-- AVAILABLE DATA follows --

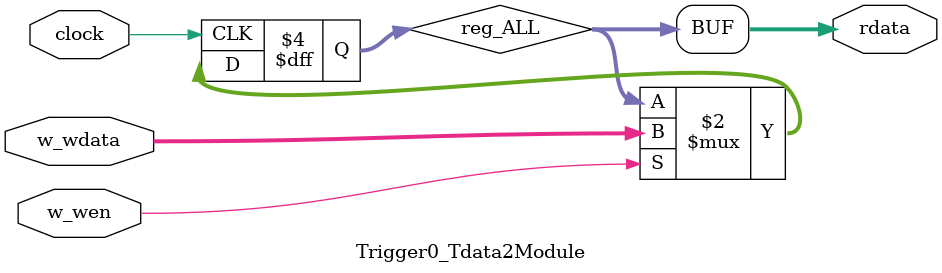
<source format=sv>
`ifndef RANDOMIZE
  `ifdef RANDOMIZE_MEM_INIT
    `define RANDOMIZE
  `endif // RANDOMIZE_MEM_INIT
`endif // not def RANDOMIZE
`ifndef RANDOMIZE
  `ifdef RANDOMIZE_REG_INIT
    `define RANDOMIZE
  `endif // RANDOMIZE_REG_INIT
`endif // not def RANDOMIZE

`ifndef RANDOM
  `define RANDOM $random
`endif // not def RANDOM

// Users can define INIT_RANDOM as general code that gets injected into the
// initializer block for modules with registers.
`ifndef INIT_RANDOM
  `define INIT_RANDOM
`endif // not def INIT_RANDOM

// If using random initialization, you can also define RANDOMIZE_DELAY to
// customize the delay used, otherwise 0.002 is used.
`ifndef RANDOMIZE_DELAY
  `define RANDOMIZE_DELAY 0.002
`endif // not def RANDOMIZE_DELAY

// Define INIT_RANDOM_PROLOG_ for use in our modules below.
`ifndef INIT_RANDOM_PROLOG_
  `ifdef RANDOMIZE
    `ifdef VERILATOR
      `define INIT_RANDOM_PROLOG_ `INIT_RANDOM
    `else  // VERILATOR
      `define INIT_RANDOM_PROLOG_ `INIT_RANDOM #`RANDOMIZE_DELAY begin end
    `endif // VERILATOR
  `else  // RANDOMIZE
    `define INIT_RANDOM_PROLOG_
  `endif // RANDOMIZE
`endif // not def INIT_RANDOM_PROLOG_

// Include register initializers in init blocks unless synthesis is set
`ifndef SYNTHESIS
  `ifndef ENABLE_INITIAL_REG_
    `define ENABLE_INITIAL_REG_
  `endif // not def ENABLE_INITIAL_REG_
`endif // not def SYNTHESIS

// Include rmemory initializers in init blocks unless synthesis is set
`ifndef SYNTHESIS
  `ifndef ENABLE_INITIAL_MEM_
    `define ENABLE_INITIAL_MEM_
  `endif // not def ENABLE_INITIAL_MEM_
`endif // not def SYNTHESIS

module Trigger0_Tdata2Module(
  input         clock,
  input         w_wen,
  input  [63:0] w_wdata,
  output [63:0] rdata
);

  reg [63:0] reg_ALL;
  always @(posedge clock) begin
    if (w_wen)
      reg_ALL <= w_wdata;
  end // always @(posedge)
  `ifdef ENABLE_INITIAL_REG_
    `ifdef FIRRTL_BEFORE_INITIAL
      `FIRRTL_BEFORE_INITIAL
    `endif // FIRRTL_BEFORE_INITIAL
    logic [31:0] _RANDOM[0:1];
    initial begin
      `ifdef INIT_RANDOM_PROLOG_
        `INIT_RANDOM_PROLOG_
      `endif // INIT_RANDOM_PROLOG_
      `ifdef RANDOMIZE_REG_INIT
        for (logic [1:0] i = 2'h0; i < 2'h2; i += 2'h1) begin
          _RANDOM[i[0]] = `RANDOM;
        end
        reg_ALL = {_RANDOM[1'h0], _RANDOM[1'h1]};
      `endif // RANDOMIZE_REG_INIT
    end // initial
    `ifdef FIRRTL_AFTER_INITIAL
      `FIRRTL_AFTER_INITIAL
    `endif // FIRRTL_AFTER_INITIAL
  `endif // ENABLE_INITIAL_REG_
  assign rdata = reg_ALL;
endmodule


</source>
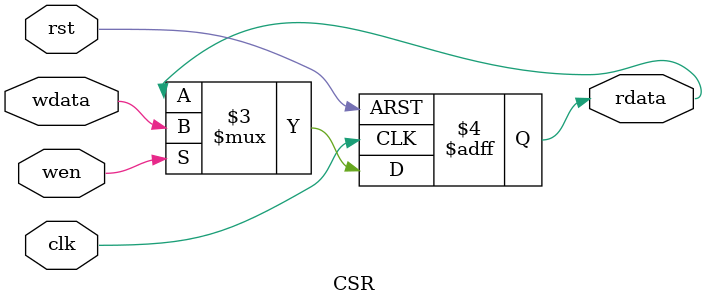
<source format=v>
module CSR (clk, rst, wen, rdata, wdata);
input clk, rst, wen, wdata;
output rdata;

reg rdata;

always@(posedge clk or negedge rst)begin
	if (!rst)
		rdata <= 1'd0;
	else
		rdata <= (wen)? wdata : rdata;
	end

endmodule
</source>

-- AVAILABLE DATA concluded --

WHAT NEEDS TO BE DONE –
When you return the listing, keep it exact and omit any pictures it holds.

RESPONSE BELOW –
<source format=sv>
`ifndef RANDOMIZE
  `ifdef RANDOMIZE_MEM_INIT
    `define RANDOMIZE
  `endif // RANDOMIZE_MEM_INIT
`endif // not def RANDOMIZE
`ifndef RANDOMIZE
  `ifdef RANDOMIZE_REG_INIT
    `define RANDOMIZE
  `endif // RANDOMIZE_REG_INIT
`endif // not def RANDOMIZE

`ifndef RANDOM
  `define RANDOM $random
`endif // not def RANDOM

// Users can define INIT_RANDOM as general code that gets injected into the
// initializer block for modules with registers.
`ifndef INIT_RANDOM
  `define INIT_RANDOM
`endif // not def INIT_RANDOM

// If using random initialization, you can also define RANDOMIZE_DELAY to
// customize the delay used, otherwise 0.002 is used.
`ifndef RANDOMIZE_DELAY
  `define RANDOMIZE_DELAY 0.002
`endif // not def RANDOMIZE_DELAY

// Define INIT_RANDOM_PROLOG_ for use in our modules below.
`ifndef INIT_RANDOM_PROLOG_
  `ifdef RANDOMIZE
    `ifdef VERILATOR
      `define INIT_RANDOM_PROLOG_ `INIT_RANDOM
    `else  // VERILATOR
      `define INIT_RANDOM_PROLOG_ `INIT_RANDOM #`RANDOMIZE_DELAY begin end
    `endif // VERILATOR
  `else  // RANDOMIZE
    `define INIT_RANDOM_PROLOG_
  `endif // RANDOMIZE
`endif // not def INIT_RANDOM_PROLOG_

// Include register initializers in init blocks unless synthesis is set
`ifndef SYNTHESIS
  `ifndef ENABLE_INITIAL_REG_
    `define ENABLE_INITIAL_REG_
  `endif // not def ENABLE_INITIAL_REG_
`endif // not def SYNTHESIS

// Include rmemory initializers in init blocks unless synthesis is set
`ifndef SYNTHESIS
  `ifndef ENABLE_INITIAL_MEM_
    `define ENABLE_INITIAL_MEM_
  `endif // not def ENABLE_INITIAL_MEM_
`endif // not def SYNTHESIS

module Trigger0_Tdata2Module(
  input         clock,
  input         w_wen,
  input  [63:0] w_wdata,
  output [63:0] rdata
);

  reg [63:0] reg_ALL;
  always @(posedge clock) begin
    if (w_wen)
      reg_ALL <= w_wdata;
  end // always @(posedge)
  `ifdef ENABLE_INITIAL_REG_
    `ifdef FIRRTL_BEFORE_INITIAL
      `FIRRTL_BEFORE_INITIAL
    `endif // FIRRTL_BEFORE_INITIAL
    logic [31:0] _RANDOM[0:1];
    initial begin
      `ifdef INIT_RANDOM_PROLOG_
        `INIT_RANDOM_PROLOG_
      `endif // INIT_RANDOM_PROLOG_
      `ifdef RANDOMIZE_REG_INIT
        for (logic [1:0] i = 2'h0; i < 2'h2; i += 2'h1) begin
          _RANDOM[i[0]] = `RANDOM;
        end
        reg_ALL = {_RANDOM[1'h0], _RANDOM[1'h1]};
      `endif // RANDOMIZE_REG_INIT
    end // initial
    `ifdef FIRRTL_AFTER_INITIAL
      `FIRRTL_AFTER_INITIAL
    `endif // FIRRTL_AFTER_INITIAL
  `endif // ENABLE_INITIAL_REG_
  assign rdata = reg_ALL;
endmodule


</source>
<source format=v>
module CSR (clk, rst, wen, rdata, wdata);
input clk, rst, wen, wdata;
output rdata;

reg rdata;

always@(posedge clk or negedge rst)begin
	if (!rst)
		rdata <= 1'd0;
	else
		rdata <= (wen)? wdata : rdata;
	end

endmodule
</source>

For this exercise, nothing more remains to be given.